Note: the deadlock detector mentioned in this blog post is now available for download from www.lockexplorer.com.
The build system has always run a set of ‘black box’ server tests for each server example as part of the build. These start up the example server in question, run a set of connections against it and shut the server down. This proves that the example servers actually work and has also proved a very useful technique for flushing out hard to reproduce bugs; generally race conditions. Since the build system runs so often and on so many different build machines the code gets run enough and on varied enough hardware to flush out these problems.
I’ve been aiming to get some form of deadlock testing into this build system for a while.
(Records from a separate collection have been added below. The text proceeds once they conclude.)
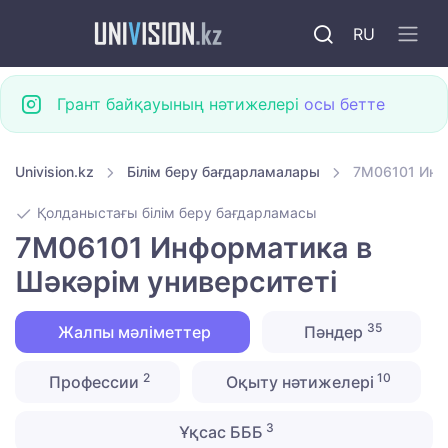
RU
Грант байқауының нәтижелері
осы бетте
Univision.kz
Білім беру бағдарламалары
7M06101 Инф
Қолданыстағы білім беру бағдарламасы
7M06101 Информатика в
Шәкәрім университеті
35
Жалпы мәліметтер
Пәндер
2
10
Профессии
Оқыту нәтижелері
3
Ұқсас БББ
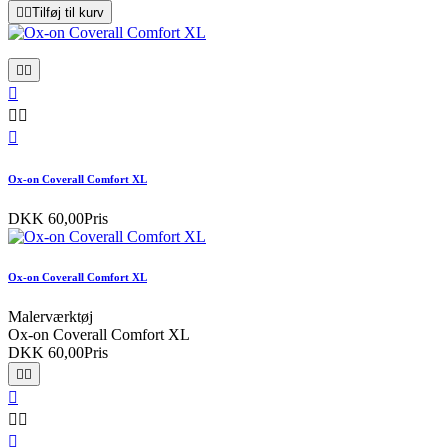


Tilføj til kurv






Ox-on Coverall Comfort XL
DKK 60,00
Pris
Ox-on Coverall Comfort XL
Malerværktøj
Ox-on Coverall Comfort XL
DKK 60,00
Pris






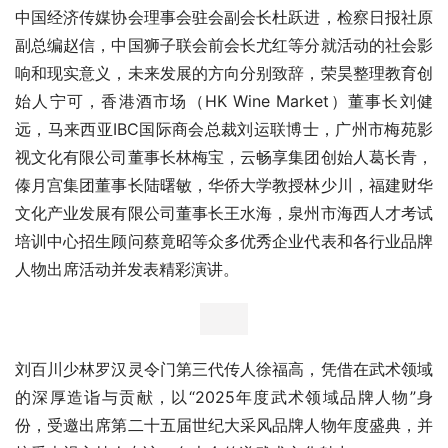
中国经济传媒协会理事会驻会副会长杜跃进，检察日报社原
副总编赵信，中国狮子联会前会长尤红等分就活动的社会影
响和现实意义，未来发展的方向分别致辞，荣昊整理教育创
始人宁可，香港酒市场（HK Wine Market）董事长刘健
远，马来西亚IBC国际商会总裁刘运联博士，广州市梅苑影
视文化有限公司董事长林梅宝，云畅享集团创始人葛长青，
傣月宫集团董事长陆曙敏，华侨大学教授林少川，福建财华
文化产业发展有限公司董事长王水海，泉州市海西人才考试
培训中心招生顾问蔡竟昭等众多优秀企业代表和各行业品牌
人物出席活动并发表精彩演讲。
刘百川少林罗汉灵令门第三代传人徐福高，凭借在武术领域
的深厚造诣与贡献，以“2025年度武术领域品牌人物”身
份，受邀出席第二十五届世纪大采风品牌人物年度盛典，并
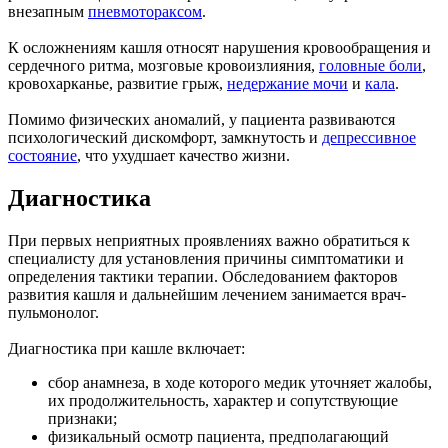
внезапным
пневмотораксом
.
К осложнениям кашля относят нарушения кровообращения и
сердечного ритма, мозговые кровоизлияния,
головные боли
,
кровохарканье, развитие грыж,
недержание мочи
и
кала
.
Помимо физических аномалий, у пациента развиваются
психологический дискомфорт, замкнутость и
депрессивное
состояние
, что ухудшает качество жизни.
Диагностика
При первых неприятных проявлениях важно обратиться к
специалисту для установления причины симптоматики и
определения тактики терапии. Обследованием факторов
развития кашля и дальнейшим лечением занимается врач-
пульмонолог.
Диагностика при кашле включает:
сбор анамнеза, в ходе которого медик уточняет жалобы,
их продолжительность, характер и сопутствующие
признаки;
физикальный осмотр пациента, предполагающий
The original deadlock detector tool was too slow to run on the build servers and so I developed a cut down version and tuned the injection and monitoring engine. That gave me a detector that COULD run as part of the build system…
This last piece of work has involved integrating that detector into the test scripts so that it gets run and can report failures in a way that will flag the build as failed if it detects any lock inversions. Of course it also detects full blown deadlocks but the lock inversion detection is much more powerful as the code under test need never actually be coaxed into deadlocking it just has to show the possibility of deadlocking for the tests to fail.
I’ve now run the new build system for the 70+ example servers and I’ve found one lock inversion in three places of the framework; the inversion was due to a pattern that I repeated for the OpenSSL, SChannel and SSPI connectors and was easily fixed by removing the lock that was the cause of the inversion and instead using one lock rather than two. This clearly shows what I’ve known for a long time, object oriented programming and encapsulation in particular are often at odds with concurrency. It’s obvious to make an object thread safe by giving it a lock that it can use to protect itself; it’s often then more complex to ensure that these objects don’t deadlock as they call into each other whilst holding locks that aren’t evident at the call site. At present I consider it a post design optimisation to break encapsulation and, potentially, share locks across related objects. The lock inversion detector as part of the build makes it obvious when it’s not just an optimisation but a requirement.
The lock inversions mentioned above are removed in release 6.3.2 of The Server Framework which was released today.